Quote of the Day: Thomas Edsall

"In God We Divide", by Thomas Edsall in today's NYT …the “most powerful simple way to understand the electorate” is as composed of “white Christians (half), white seculars (a quarter)…

"In God We Divide", by Thomas Edsall in today's NYT

…the “most powerful simple way to understand the electorate” is as composed of “white Christians (half), white seculars (a quarter) and voters of color (a quarter).”

Citing data from Pew, he noted that white Christians favored Trump 67 to 27, while white seculars favored Clinton 63-28 and voters of color favored Clinton 75-20. In more recent polling, he said, sorting by religion provides more insight than by education:

White non-college secular men support the generic Democrat by 17 points, while white college Evangelical women support Trump by 47 points, a 64 point gap going in the opposite direction from what education and gender would predict.

In addition, he continued, “identifying yourself as Christian in America today means that you are identifying yourself with a particular set of values that systematically set you apart from those who do not.”

The substitution, he wrote,

of “non-college” for “Christian” in elite discourse is consequential and damaging to progressive prospects. Pretty much everyone loosely agrees that Republicans want America the way they think it was and are revolting against cosmopolitan modernization, including even science. But naming white non-college voters as the Republican base suggests that the source of Republican grievance is lack of education, which organizes the conversation that follows about everything else. Imagine instead, the conversation that would follow from identifying the source of Republican grievance as religious.

Religion, he continued, “is real with values and motivated institutions, while non-college is barely more than an analytical category. Christians call themselves Christians, non-college folks don’t call themselves uneducated. Christian is an identity, non-college is a label.”

Religiosity has joined issues which cluster around race, immigration, abortion, women’s rights, gay marriage, the traditional nuclear family and globalization — all reinforced by the parallel split between urban and rural America, which is playing out again in our response to the dangers posed by coronavirus.

Task instructions =>
(1) Copy the stretch of the passage on religion and the electorate from "In addition, he" through "grievance as religious.", word for word.
(2) Translate this sentence from the passage on religion and the electorate into Spanish: "Citing data from Pew, he noted that white Christians favored Trump 67 to 27, while white seculars favored Clinton 63-28 and voters of color favored Clinton 75-20."
(3) Write what comes next in the passage on religion and the electorate, picking up after its final sentence.

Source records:
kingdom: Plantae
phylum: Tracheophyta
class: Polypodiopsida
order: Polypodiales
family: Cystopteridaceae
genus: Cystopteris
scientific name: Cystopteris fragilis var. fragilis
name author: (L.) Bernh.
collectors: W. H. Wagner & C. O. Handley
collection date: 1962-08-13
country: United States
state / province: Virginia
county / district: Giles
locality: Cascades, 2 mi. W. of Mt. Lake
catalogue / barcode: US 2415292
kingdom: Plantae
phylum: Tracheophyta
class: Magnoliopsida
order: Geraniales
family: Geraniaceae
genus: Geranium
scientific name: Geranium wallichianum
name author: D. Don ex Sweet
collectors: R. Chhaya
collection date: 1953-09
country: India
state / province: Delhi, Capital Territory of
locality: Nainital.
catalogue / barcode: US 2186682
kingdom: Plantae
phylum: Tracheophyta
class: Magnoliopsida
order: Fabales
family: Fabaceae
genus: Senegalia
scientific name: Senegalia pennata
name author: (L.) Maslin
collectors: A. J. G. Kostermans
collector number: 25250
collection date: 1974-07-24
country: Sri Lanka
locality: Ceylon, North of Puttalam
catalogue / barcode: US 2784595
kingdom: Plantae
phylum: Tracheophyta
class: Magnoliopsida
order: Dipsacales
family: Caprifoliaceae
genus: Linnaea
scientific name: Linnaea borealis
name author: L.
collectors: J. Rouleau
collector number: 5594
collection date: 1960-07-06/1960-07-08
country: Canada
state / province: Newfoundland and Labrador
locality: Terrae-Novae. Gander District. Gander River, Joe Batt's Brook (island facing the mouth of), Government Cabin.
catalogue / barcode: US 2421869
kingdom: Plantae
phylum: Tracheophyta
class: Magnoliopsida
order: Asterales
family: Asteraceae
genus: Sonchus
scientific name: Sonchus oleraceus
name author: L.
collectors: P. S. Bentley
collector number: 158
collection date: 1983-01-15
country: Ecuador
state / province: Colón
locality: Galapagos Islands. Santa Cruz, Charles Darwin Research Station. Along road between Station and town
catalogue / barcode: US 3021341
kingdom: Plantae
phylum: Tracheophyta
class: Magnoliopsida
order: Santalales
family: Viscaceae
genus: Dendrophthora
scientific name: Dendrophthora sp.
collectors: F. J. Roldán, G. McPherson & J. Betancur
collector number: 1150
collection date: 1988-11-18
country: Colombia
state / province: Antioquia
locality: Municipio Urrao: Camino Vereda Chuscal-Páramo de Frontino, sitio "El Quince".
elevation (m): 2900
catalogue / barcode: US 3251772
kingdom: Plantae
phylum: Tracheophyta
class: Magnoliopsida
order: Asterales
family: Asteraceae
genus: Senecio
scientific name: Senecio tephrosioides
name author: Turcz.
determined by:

Responses to the exercise =>
(1)
In addition, he continued, “identifying yourself as Christian in America today means that you are identifying yourself with a particular set of values that systematically set you apart from those who do not.”

The substitution, he wrote,

of “non-college” for “Christian” in elite discourse is consequential and damaging to progressive prospects. Pretty much everyone loosely agrees that Republicans want America the way they think it was and are revolting against cosmopolitan modernization, including even science. But naming white non-college voters as the Republican base suggests that the source of Republican grievance is lack of education, which organizes the conversation that follows about everything else. Imagine instead, the conversation that would follow from identifying the source of Republican grievance as religious.

(2) Citando datos de Pew, señaló que los cristianos blancos favorecían a Trump por 67 a 27, mientras que los blancos laicos favorecían a Clinton por 63-28 y los votantes de color favorecían a Clinton por 75-20.

(3)
In “Red Versus Blue,” David Hopkins accurately sums up the situation:

Perpetually vigorous competition between two closely matched parties that each maintain reliable electoral dominance over a significant, and roughly equal, proportion of the nation’s geographic territory has become a signature characteristic of American politics in the twenty- first century.

The result is a national politics in which conflict replaces resolution. Hopkins goes on:

The appearance of distinct and stable geographic alignments on the contemporary electoral map thus serves as an apt visual symbol of an era defined by the emergence of intense partisan conflict among leaders and citizens alike. With the vast majority of voters now providing consistent support to the candidates of a single party in national elections, and with Democratic and Republican politicians collectively shifting toward opposite ends of the ideological spectrum, the United States has entered a political age characterized by the dual trends of mass-level partisanship and elite- level polarization.

I think this pretty accurately explains why White Evangelicals and conservative Catholics give Christianity a bad name. It's not about education; it's about anger and resentment. It's not about hope and compassion, it's about fear and delusional thinking. The proof of it is in that 67% of White Christians approve Trump. No more evidence need be provided. At least 27% have retained their wits and some level of composure. Among them you will find the true remnant. One's politics is not an essential indicator of of faith, but it is an indicator of one's grasp of reality. And if faith isn't something that enables you to see reality more clearly and deeply, it isn't really faith. It's just run-of-the-mill ideology.